If any man does not submit his own heart to the leading and teaching of the Lord, he has no authority from him to teach others to do so. And for such to presume to do so, as did the Pharisees and doctors of the law, is hypocrisy, as the Lord plainly indicated. (See also Matt. 23:2-7,13.) "Unto the wicked [those who know what is right and do it not, who refuse to practise what they preach], God saith, What hast thou to do to declare my statutes, or that thou shouldest take my covenant in thy mouth, seeing thou hatest instruction and castest my words behind thee?" (Psa. 50:16,17.) Only those who, being fully consecrated to the Lord, have received the anointing of his holy spirit, are commissioned of God to preach the gospel and serve the household of faith. And only such as continually and faithfully submit themselves to the leading of the spirit of God, out of the old paths of sin and uncleanness, into the paths of holiness, are worthy or able to perform the skilful service of teaching and serving the Lord's household.

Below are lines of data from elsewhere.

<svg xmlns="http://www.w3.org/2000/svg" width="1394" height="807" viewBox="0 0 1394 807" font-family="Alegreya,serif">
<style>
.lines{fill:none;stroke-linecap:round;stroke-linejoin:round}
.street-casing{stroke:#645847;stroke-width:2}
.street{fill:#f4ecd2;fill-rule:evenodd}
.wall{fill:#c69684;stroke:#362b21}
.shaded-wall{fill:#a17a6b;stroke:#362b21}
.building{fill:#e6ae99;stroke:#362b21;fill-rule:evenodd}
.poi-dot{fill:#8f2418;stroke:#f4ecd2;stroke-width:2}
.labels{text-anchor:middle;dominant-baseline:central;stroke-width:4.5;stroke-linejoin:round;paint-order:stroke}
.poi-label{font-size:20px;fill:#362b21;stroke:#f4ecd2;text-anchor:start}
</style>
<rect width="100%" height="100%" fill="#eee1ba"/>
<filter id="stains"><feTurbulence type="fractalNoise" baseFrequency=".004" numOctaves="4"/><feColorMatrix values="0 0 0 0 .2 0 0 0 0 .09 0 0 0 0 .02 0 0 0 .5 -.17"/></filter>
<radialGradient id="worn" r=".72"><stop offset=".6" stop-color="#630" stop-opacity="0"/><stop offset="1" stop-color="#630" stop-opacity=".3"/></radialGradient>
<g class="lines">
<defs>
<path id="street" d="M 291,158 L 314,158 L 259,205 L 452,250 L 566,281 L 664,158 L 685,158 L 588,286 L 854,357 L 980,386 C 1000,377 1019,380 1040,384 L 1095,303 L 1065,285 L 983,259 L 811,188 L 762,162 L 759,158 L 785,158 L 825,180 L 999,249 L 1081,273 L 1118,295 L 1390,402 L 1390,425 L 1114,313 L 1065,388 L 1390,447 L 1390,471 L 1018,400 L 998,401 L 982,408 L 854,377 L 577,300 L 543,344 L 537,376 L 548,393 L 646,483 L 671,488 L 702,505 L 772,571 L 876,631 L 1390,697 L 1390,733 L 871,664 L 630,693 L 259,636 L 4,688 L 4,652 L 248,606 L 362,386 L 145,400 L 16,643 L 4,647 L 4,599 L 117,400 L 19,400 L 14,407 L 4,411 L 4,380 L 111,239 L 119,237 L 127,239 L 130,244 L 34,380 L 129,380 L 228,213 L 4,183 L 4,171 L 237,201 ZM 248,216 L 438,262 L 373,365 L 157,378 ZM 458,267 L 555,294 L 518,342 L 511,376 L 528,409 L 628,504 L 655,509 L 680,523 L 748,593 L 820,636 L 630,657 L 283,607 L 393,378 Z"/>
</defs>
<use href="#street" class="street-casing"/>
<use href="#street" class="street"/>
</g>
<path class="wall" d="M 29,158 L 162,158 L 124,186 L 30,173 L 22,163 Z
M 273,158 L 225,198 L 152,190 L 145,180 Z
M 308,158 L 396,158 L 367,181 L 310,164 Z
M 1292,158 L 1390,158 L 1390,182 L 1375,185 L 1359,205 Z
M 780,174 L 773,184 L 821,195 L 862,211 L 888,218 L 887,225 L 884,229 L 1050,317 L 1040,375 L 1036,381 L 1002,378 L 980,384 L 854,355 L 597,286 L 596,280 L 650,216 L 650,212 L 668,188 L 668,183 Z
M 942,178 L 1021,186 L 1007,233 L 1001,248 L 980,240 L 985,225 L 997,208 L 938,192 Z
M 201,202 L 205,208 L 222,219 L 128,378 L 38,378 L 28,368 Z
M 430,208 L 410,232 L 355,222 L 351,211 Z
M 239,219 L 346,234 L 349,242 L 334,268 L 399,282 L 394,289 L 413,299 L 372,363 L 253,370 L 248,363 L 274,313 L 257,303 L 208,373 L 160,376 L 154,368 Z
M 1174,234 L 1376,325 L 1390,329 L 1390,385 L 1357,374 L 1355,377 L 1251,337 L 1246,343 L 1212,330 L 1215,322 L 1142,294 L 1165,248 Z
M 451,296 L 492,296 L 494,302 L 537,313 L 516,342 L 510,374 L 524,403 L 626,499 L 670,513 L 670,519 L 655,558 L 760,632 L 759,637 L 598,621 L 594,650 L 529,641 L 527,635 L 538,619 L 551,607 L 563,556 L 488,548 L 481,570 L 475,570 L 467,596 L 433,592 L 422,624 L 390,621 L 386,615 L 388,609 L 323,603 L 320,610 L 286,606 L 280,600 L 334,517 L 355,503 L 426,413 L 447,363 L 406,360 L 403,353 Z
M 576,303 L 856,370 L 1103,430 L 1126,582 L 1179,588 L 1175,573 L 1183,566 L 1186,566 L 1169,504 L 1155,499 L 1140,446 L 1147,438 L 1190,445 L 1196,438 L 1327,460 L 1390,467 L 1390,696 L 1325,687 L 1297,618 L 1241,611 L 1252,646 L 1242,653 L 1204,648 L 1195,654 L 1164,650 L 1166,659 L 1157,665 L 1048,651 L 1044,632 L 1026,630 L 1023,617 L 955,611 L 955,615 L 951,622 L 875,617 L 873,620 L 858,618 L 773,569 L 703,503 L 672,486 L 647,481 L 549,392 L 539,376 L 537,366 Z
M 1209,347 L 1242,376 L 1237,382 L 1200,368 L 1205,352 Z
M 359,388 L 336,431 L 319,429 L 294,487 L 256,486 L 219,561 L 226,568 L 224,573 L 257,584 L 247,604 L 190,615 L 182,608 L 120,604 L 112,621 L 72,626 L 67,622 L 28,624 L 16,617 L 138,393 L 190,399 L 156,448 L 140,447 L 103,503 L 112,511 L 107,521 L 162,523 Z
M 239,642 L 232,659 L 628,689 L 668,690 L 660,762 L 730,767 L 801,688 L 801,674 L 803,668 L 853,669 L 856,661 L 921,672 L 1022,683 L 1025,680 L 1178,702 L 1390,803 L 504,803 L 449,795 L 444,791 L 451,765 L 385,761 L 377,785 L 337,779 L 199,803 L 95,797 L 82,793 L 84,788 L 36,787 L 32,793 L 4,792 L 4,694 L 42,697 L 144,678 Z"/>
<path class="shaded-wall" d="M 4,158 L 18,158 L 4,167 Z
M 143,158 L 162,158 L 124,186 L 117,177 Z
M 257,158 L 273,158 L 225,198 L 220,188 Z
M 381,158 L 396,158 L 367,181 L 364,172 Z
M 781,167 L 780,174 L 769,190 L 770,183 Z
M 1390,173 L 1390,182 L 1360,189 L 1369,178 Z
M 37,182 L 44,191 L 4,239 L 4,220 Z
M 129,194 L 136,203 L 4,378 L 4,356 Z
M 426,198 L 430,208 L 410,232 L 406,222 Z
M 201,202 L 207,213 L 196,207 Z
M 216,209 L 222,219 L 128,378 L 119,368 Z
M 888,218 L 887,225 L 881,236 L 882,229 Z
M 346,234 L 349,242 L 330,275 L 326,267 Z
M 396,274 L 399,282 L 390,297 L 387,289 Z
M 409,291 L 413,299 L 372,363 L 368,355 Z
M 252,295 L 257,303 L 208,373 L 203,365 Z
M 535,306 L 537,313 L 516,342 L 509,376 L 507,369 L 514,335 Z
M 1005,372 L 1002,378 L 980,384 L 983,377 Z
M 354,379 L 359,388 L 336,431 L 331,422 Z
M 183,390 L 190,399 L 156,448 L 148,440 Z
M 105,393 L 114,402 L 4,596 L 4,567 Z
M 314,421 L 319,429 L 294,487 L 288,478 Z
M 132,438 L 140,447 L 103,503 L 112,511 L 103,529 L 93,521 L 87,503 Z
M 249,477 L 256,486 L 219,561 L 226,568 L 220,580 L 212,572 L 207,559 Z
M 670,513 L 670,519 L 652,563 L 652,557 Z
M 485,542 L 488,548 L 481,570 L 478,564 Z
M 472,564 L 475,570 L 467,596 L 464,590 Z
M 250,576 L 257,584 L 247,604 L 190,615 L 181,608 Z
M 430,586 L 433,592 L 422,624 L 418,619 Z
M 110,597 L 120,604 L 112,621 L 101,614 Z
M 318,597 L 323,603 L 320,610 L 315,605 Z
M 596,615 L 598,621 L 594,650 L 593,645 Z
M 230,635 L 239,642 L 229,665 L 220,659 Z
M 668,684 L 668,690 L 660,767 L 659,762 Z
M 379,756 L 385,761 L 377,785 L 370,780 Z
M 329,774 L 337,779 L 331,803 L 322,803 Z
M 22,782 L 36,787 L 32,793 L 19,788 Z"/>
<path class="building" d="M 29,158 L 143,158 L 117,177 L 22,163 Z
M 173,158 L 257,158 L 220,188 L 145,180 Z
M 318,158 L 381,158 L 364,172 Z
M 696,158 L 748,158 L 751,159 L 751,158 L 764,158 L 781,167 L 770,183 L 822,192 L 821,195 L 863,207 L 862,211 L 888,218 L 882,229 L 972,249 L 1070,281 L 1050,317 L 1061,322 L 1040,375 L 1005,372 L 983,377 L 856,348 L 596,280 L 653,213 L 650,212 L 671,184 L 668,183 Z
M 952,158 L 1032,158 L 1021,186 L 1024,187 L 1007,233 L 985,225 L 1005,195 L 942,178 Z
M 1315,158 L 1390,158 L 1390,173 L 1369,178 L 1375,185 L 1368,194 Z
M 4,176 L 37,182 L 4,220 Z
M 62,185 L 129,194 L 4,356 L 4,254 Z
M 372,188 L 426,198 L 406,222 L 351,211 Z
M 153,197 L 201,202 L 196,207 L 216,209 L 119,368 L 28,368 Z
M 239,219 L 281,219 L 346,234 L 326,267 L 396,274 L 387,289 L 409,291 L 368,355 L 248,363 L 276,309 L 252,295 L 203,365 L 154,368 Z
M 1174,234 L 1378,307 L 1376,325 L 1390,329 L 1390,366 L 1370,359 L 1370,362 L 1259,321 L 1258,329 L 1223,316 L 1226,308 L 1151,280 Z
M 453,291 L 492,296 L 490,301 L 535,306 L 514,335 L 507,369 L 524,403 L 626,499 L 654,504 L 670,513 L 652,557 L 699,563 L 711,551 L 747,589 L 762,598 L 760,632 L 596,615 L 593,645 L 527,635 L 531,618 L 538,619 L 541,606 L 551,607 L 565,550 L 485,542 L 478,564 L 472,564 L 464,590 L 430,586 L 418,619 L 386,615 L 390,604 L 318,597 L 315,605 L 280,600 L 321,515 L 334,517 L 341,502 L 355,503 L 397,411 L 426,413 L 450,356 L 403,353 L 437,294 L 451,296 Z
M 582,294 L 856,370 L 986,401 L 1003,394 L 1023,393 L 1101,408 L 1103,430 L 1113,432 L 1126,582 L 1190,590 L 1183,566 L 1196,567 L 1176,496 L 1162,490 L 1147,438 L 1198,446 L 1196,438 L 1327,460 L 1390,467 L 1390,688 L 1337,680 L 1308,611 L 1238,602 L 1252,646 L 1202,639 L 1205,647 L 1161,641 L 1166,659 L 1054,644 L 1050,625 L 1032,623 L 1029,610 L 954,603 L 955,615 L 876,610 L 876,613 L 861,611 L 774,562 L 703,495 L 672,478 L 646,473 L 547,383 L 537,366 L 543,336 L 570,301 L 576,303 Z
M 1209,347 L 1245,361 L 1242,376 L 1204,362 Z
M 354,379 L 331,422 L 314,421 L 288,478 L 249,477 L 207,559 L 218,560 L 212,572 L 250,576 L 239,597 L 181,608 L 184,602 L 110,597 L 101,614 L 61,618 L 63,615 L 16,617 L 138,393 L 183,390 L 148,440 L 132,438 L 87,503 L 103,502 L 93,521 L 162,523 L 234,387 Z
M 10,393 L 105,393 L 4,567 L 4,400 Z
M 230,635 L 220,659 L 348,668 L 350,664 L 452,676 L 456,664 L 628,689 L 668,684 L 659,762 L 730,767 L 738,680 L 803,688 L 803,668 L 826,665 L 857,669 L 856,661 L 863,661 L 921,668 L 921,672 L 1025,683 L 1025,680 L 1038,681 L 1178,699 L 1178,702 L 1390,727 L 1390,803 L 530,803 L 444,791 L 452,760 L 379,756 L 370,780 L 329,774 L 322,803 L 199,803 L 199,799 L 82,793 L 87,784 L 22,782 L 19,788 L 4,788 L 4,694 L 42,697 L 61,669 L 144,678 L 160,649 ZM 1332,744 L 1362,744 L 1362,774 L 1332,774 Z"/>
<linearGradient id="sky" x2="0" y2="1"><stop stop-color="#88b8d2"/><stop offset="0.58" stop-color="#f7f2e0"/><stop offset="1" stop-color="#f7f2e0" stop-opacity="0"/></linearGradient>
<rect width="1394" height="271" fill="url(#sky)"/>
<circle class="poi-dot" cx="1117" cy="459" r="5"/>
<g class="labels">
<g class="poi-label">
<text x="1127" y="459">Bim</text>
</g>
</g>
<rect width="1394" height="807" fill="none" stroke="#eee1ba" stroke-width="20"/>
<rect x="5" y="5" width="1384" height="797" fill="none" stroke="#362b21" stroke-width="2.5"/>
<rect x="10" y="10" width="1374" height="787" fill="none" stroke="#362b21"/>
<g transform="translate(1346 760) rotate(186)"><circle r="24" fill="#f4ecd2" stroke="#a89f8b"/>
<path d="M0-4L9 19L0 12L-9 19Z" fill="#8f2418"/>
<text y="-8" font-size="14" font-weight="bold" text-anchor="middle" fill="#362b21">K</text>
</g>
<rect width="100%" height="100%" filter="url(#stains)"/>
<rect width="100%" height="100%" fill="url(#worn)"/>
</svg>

(3) The Lord points to the common acts and words of our daily life as the index of our hearts, saying, "A good tree bringeth not forth corrupt fruit; neither doth a corrupt tree bring forth good fruit; for every tree is known by his own fruit." So also, "A good man out of the good treasure of his heart bringeth forth that which is good; and an evil man out of the evil treasure of his heart bringeth forth that which is evil: for of the abundance of the heart his mouth speaketh."

Thus it appears that all of our words and actions in the little as well as in the great things of life testify in judgment, either for or against us, every day. With what carefulness, then, should we guard every act and word of life; and if overtaken in a fault, we should quickly repent and seek forgiveness, remembering that "If any man sin, we have an advocate," etc.—1 John 2:1,2.

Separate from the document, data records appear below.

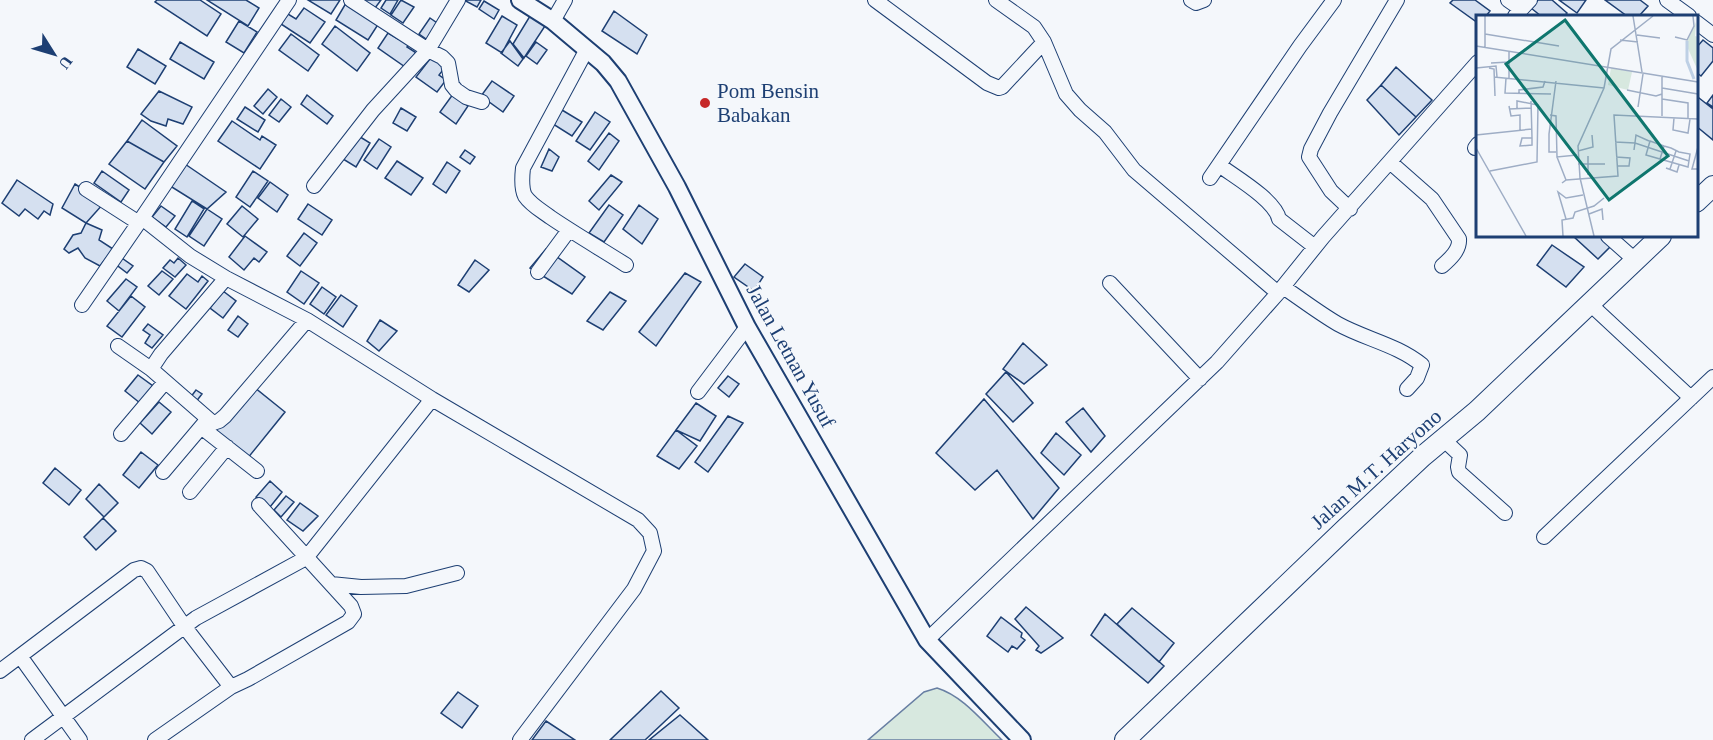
<svg xmlns="http://www.w3.org/2000/svg" width="1713" height="740" font-family="Georgia,serif">
<rect width="100%" height="100%" fill="#f4f7fb"/>
<path fill="#d7e8df" stroke="#687fa3" stroke-width="1.5" d="M937,688C963,696 982,721 1002,740H868L924,692Z"/>
<path fill="#d5e0f0" stroke="#1d3f73" stroke-width="1.5" d="M157,0H200L221,14L207,36L155,2Z
M207,0H246L259,8L248,26Z
M308,0H340L331,14Z
M363,0H381L375,8Z
M386,0H398L390,14L381,8Z
M401,0L414,7L403,23L391,15Z
M464,0H481L477,7Z
M1453,0H1475L1490,11L1486,16H1478V23L1450,3Z
M1538,0H1552L1567,13L1564,16H1541L1531,8Z
M1559,0H1586L1577,13Z
M1605,0H1640L1648,6L1639,16H1627Z
M484,1L499,10L494,19L479,9Z
M346,3L379,23L368,40L336,20Z
M304,8L325,22L310,43L281,24L288,14L296,19Z
M614,11L647,35L637,54L602,31Z
M502,16L517,25L502,53L486,43Z
M530,16L545,26L524,58L513,44Z
M430,18L440,25L429,41L419,34Z
M239,21L257,32L244,53L226,42Z
M335,26L370,53L357,71L322,44Z
M388,33L398,39L401,35L410,42L407,47L418,54L408,69L378,48Z
M291,34L319,55L308,71L279,50Z
M1703,40L1713,48V61L1701,76L1696,72V48Z
M510,41L523,59L518,66L501,53Z
M180,42L214,62L204,79L170,59Z
M536,42L547,50L537,64L526,56Z
M138,49L166,66L155,84L127,67Z
M433,55L446,66L439,75L446,80L437,92L416,77Z
M1396,67L1432,100L1416,117L1381,85Z
M492,81L514,96L503,112L481,96Z
M1381,85L1416,117L1399,135L1367,100Z
M268,89L277,97L263,114L254,106Z
M456,90L461,101L468,106L456,124L440,112Z
M159,91L192,107L183,124L168,119L166,126L151,121L141,114Z
M307,95L333,116L327,124L301,104Z
M1713,95V107L1707,103Z
M1699,98L1713,109V140L1696,126V101Z
M281,99L291,107L279,122L269,115Z
M245,107L265,120L258,132L237,119Z
M401,108L416,117L407,131L393,123Z
M562,110L582,122L572,136L553,124Z
M595,112L610,122L590,150L576,141Z
M142,120L177,146L164,162L127,141Z
M232,121L260,140L262,136L276,145L260,169L218,141Z
M609,133L619,141L599,170L588,161Z
M357,135L370,143L356,167L343,159Z
M379,139L391,147L377,169L364,160Z
M127,141L164,162L145,189L109,164Z
M549,149L559,157L552,171L541,167Z
M465,150L475,157L470,164L460,157Z
M397,161L423,178L411,195L385,178Z
M182,162L226,192L207,209L167,184Z
M447,162L460,171L446,193L433,184Z
M102,171L129,190L121,202L94,183Z
M253,171L268,181L250,207L236,197Z
M611,175L622,182L599,210L589,201Z
M17,180L53,204L50,215L44,211L38,219L25,209L19,216L2,203Z
M270,182L288,195L277,212L258,198Z
M75,184L104,203L86,223L62,208Z
M192,201L204,209L187,237L175,229Z
M308,204L332,220L322,235L298,219Z
M609,205L623,215L604,242L589,233Z
M639,205L658,219L642,244L623,229Z
M161,206L175,216L166,227L152,217Z
M242,206L258,219L243,237L227,224Z
M207,209L222,219L204,246L189,236Z
M86,223L102,230L99,240L113,249L100,266L85,258L78,248L69,253L64,249L73,235L81,233Z
M304,233L317,243L300,266L287,256Z
M245,236L267,252L259,262L254,258L244,270L229,257Z
M1573,236H1601L1612,245L1598,259Z
M1552,245L1584,267L1566,287L1537,265Z
M546,249L585,277L572,294L530,268Z
M119,256L133,266L127,273L114,263Z
M178,258L186,265L175,277L163,268L170,260L174,263Z
M475,260L489,270L469,292L458,285Z
M745,264L763,277L754,291L734,277Z
M162,271L173,279L159,295L148,286Z
M301,271L319,283L304,304L287,292Z
M685,273L701,282L656,346L639,332Z
M187,274L198,282L202,276L208,281L186,309L169,296Z
M126,279L137,287L119,311L107,301Z
M322,287L336,297L324,314L310,304Z
M223,291L236,301L223,318L210,308Z
M610,292L626,301L603,330L587,321Z
M341,295L357,306L343,327L326,315Z
M131,296L145,307L122,337L107,326Z
M238,316L248,324L238,337L228,330Z
M380,320L397,331L379,351L367,341Z
M148,324L163,335L152,348L145,343L150,335L143,330Z
M1023,343L1047,365L1024,384L1003,369Z
M1006,372L1033,403L1013,422L986,394Z
M138,375L153,386L140,403L125,391Z
M728,376L739,384L729,397L718,388Z
M254,387L285,412L247,459L214,431Z
M196,390L202,394L195,403L190,398Z
M984,399L1059,488L1033,519L997,470L975,490L936,453Z
M159,402L171,412L152,434L140,423Z
M696,403L716,416L700,441L676,430Z
M1083,408L1105,436L1091,452L1066,422Z
M728,416L743,423L708,472L695,462Z
M676,430L697,446L679,469L657,456Z
M1056,433L1081,455L1064,475L1041,453Z
M141,452L158,465L139,488L123,475Z
M55,468L81,490L69,505L43,483Z
M270,481L282,492L270,507L256,497Z
M99,484L118,503L104,517L86,499Z
M286,496L294,502L281,517L274,510Z
M300,503L318,516L303,531L287,520Z
M103,518L116,531L96,550L84,537Z
M1026,607L1063,638L1041,653L1036,650L1039,646L1015,619Z
M1132,608L1174,643L1159,662L1117,624Z
M1105,614L1164,666L1148,683L1091,635Z
M1001,617L1022,633L1021,637L1025,640L1017,649L1012,646L1008,652L987,636Z
M661,691L679,708L645,740H610Z
M458,692L478,706L462,728L441,713Z
M680,715L708,740H649Z
M546,721L575,740H532Z"/>
<g fill="none" stroke-linecap="round" stroke-linejoin="round">
<g stroke="#1d3f73" stroke-width="16">
<path id="minor" d="M289,0L142,218L190,256L226,278L307,320L432,399L638,520L650,533L654,551L634,589L520,740
M351,0L428,50L442,57L448,63L452,85L456,90L466,97L482,102
M875,0L987,83L999,88L1002,87L1044,42
M996,0L1034,27L1044,42L1066,94L1080,110L1105,132L1134,170L1278,293
M1191,0L1196,3L1204,0
M1508,0L1521,9
M1667,0L1689,16
M1515,16L1530,0
M553,21L565,0
M1696,22L1713,35
M587,49L523,168C522,177 521,188 525,196C531,205 542,211 550,217C575,234 601,249 626,265
M1475,148L1478,144
M1390,162L1432,199L1459,239C1460,250 1450,259 1442,266
M1219,165C1235,177 1275,200 1279,219L1315,247
M1210,178L1300,46L1334,0
M314,186L373,110L428,50L458,0
M86,189L139,223
M1350,209L1331,191L1309,157L1311,149L1330,113L1397,0
M1608,236L1635,260
M538,272L569,230
M226,278L161,354L151,369L213,423L219,421L225,416L307,320
M1110,283L1200,379
M1283,287C1301,299 1319,313 1338,324C1365,339 1398,345 1422,365L1417,378L1407,389
M1590,304L1691,398
M82,305L142,218
M118,346L151,369
M698,392L747,327
M201,427L257,471
M121,434L165,382
M1443,439L1460,455L1458,467L1459,472L1505,513
M163,472L207,420
M190,492L227,447
M1544,537L1713,377
M331,584L361,587L406,586L457,573
M927,640L1217,362L1278,293L1323,237L1478,62
M0,671L20,656
M231,687L248,679L348,622L354,614L351,606L259,505
M32,740L196,618L306,558L432,399
M80,740L20,656L134,570L141,568L147,571L184,626L231,687L155,740"/>
</g>
<g stroke="#1d3f73" stroke-width="20">
<path id="tertiary" d="M520,0L553,21L603,63L618,81L677,187L747,327L927,640L1022,740"/>
</g>
<g stroke="#1d3f73" stroke-width="22">
<path id="secondary" d="M1696,202L1713,186
M1125,740L1345,529L1423,456L1477,411L1661,236"/>
</g>
<use href="#minor" stroke="#f4f7fb" stroke-width="14"/>
<use href="#tertiary" stroke="#f4f7fb" stroke-width="16"/>
<use href="#secondary" stroke="#f4f7fb" stroke-width="20"/>
</g>
<circle fill="#c62828" stroke="#f4f7fb" stroke-width="2" cx="705" cy="103" r="6"/>
<g text-anchor="middle" stroke-width="4.5" stroke-linejoin="round" paint-order="stroke">
<g font-size="21" fill="#1d3f73" stroke="#f4f7fb" text-anchor="start">
<text x="717" y="98">Pom Bensin<tspan x="717" dy="24">Babakan</tspan></text>
</g>
<g font-size="21" fill="#1d3f73" stroke="#f4f7fb">
<text transform="translate(791 356) rotate(61)" y="7">Jalan Letnan Yusuf</text>
<text transform="translate(1376 469) rotate(-42)" y="7">Jalan M.T. Haryono</text>
</g>
</g>
<g transform="translate(1476 15)">
<rect width="222" height="222" fill="#f4f7fb"/>
<path d="M220,7L219,21L222,22V56L210,29ZM135,53L156,57L152,75L132,70Z" fill="#d7e8df"/>
<path fill="none" stroke="#bed0e5" stroke-width="3" d="M211,26V46L218,64"/>
<path fill="none" stroke="#9eadc5" stroke-width="1.5" d="M9,1V33M157,1L166,57M9,19L83,31M161,20L184,23M199,22L211,25L218,11L217,1M144,25L162,27M0,31L222,67M15,48L33,47M0,53L20,51L21,62M13,53L18,54L19,81M18,62L128,73M186,62V101M30,63L29,78L75,79M33,63V36M80,66L73,119V137H80M186,73L222,79M151,75L180,81L186,79M43,79V75L67,72L69,66M186,84L212,88V103M55,86L56,123V130L44,131L46,123H56M33,91L35,101L44,100V115M162,92L167,59M33,94L55,93M74,100L80,101L81,142L101,140M198,103L197,115L212,118L214,104M0,120L56,114M139,127L159,128L213,146M222,132L216,154H222M0,133L50,221M158,135L160,120L173,126M102,136L117,132L116,120M81,142L90,165L86,168M140,142L154,143L153,151H141M184,144L212,152L214,139L203,137L195,133L188,131L174,126L170,140L184,144L188,131M102,149H129M190,153L201,157L203,150M194,154L200,136M14,156L61,147L62,90L41,86V93M112,160V141M90,165L142,161L138,100L222,104M113,199L126,194L127,205M90,204L82,177L90,183L107,180M87,221L86,205L97,203L99,197L118,191L128,183M118,221L104,163L102,131L128,73L135,34L177,1"/>
<path fill="#0f766e" fill-opacity="0.15" stroke="#0f766e" stroke-width="3" d="M89,5L192,141L133,185L30,49Z"/>
<rect width="222" height="222" fill="none" stroke="#1d3f73" stroke-width="3"/>
</g>
<g transform="translate(54 54) rotate(127)" stroke="#f4f7fb" stroke-width="4.5" paint-order="stroke">
<path d="M0-4.5L10 22L0 15L-10 22Z" fill="#1d3f73"/>
<text y="-9" font-size="16" font-weight="bold" text-anchor="middle" fill="#1d3f73">U</text>
</g>
</svg>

(4) Our attention is called to the necessity of doing, as well as hearing, the words of the Lord. To do as the Lord indicated, signified, not an insincere outward show of righteousness (calling attention to one's own good deeds by contrasting them with the failures of others, and at the same time being blind to deeper and graver personal faults), but it signified radical and thorough reform, a digging down deep through all the rubbish of pride and conceit and laying well the foundations of a sincere and righteous character. Digging deep for a sure foundation upon which to rear such a superstructure, we find nothing solid until we come to Christ the rock. (1 Cor. 10:4; Rom. 9:33; 1 Pet. 2:7,8.) In ourselves we find no ground of stability upon which to rear our building of character and faith. Nor is there stability in anything which other men can furnish. Human resolutions and human theories are all sandy foundations which cannot insure permanence in the storms of life. But those who are rooted and grounded in Christ and built up in him—in his doctrine, his love, and his character—shall never be moved. When the floods of temptation rise and in a steady stream beat against that house, it shall not be moved; for its strength is in Christ, the solid rock upon which it is founded.

Those not thus founded in Christ will surely fall: their faith will surely be swept away; and character must necessarily suffer from the decline of faith.